Extracted data entries

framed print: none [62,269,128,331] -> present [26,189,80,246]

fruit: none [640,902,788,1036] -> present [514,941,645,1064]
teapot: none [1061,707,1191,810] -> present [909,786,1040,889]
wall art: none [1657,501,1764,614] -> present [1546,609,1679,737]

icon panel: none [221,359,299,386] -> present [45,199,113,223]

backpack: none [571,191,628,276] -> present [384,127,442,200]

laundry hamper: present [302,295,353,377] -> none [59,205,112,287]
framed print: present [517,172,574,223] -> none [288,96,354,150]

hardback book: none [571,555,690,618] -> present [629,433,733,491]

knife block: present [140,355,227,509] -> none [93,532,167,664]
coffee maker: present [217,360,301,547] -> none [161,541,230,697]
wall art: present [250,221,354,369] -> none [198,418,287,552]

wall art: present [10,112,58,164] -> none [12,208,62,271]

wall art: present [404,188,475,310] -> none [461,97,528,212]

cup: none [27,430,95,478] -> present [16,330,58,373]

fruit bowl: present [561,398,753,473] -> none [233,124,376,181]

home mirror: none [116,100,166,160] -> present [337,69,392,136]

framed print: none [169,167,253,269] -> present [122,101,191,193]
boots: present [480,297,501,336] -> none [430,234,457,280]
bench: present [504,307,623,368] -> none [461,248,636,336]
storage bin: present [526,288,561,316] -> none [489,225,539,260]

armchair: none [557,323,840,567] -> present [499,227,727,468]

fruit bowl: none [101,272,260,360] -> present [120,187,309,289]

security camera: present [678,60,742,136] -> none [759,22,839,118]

▸ **Exercise prompt**
Starting at the line that has "wall art: present [250,221,354,369]" in the records above, restate word for word every line until the one that has "cup: none [27,430,95,478]", and include that one as well.

▸ **Problem solution**
wall art: present [250,221,354,369] -> none [198,418,287,552]

wall art: present [10,112,58,164] -> none [12,208,62,271]

wall art: present [404,188,475,310] -> none [461,97,528,212]

cup: none [27,430,95,478] -> present [16,330,58,373]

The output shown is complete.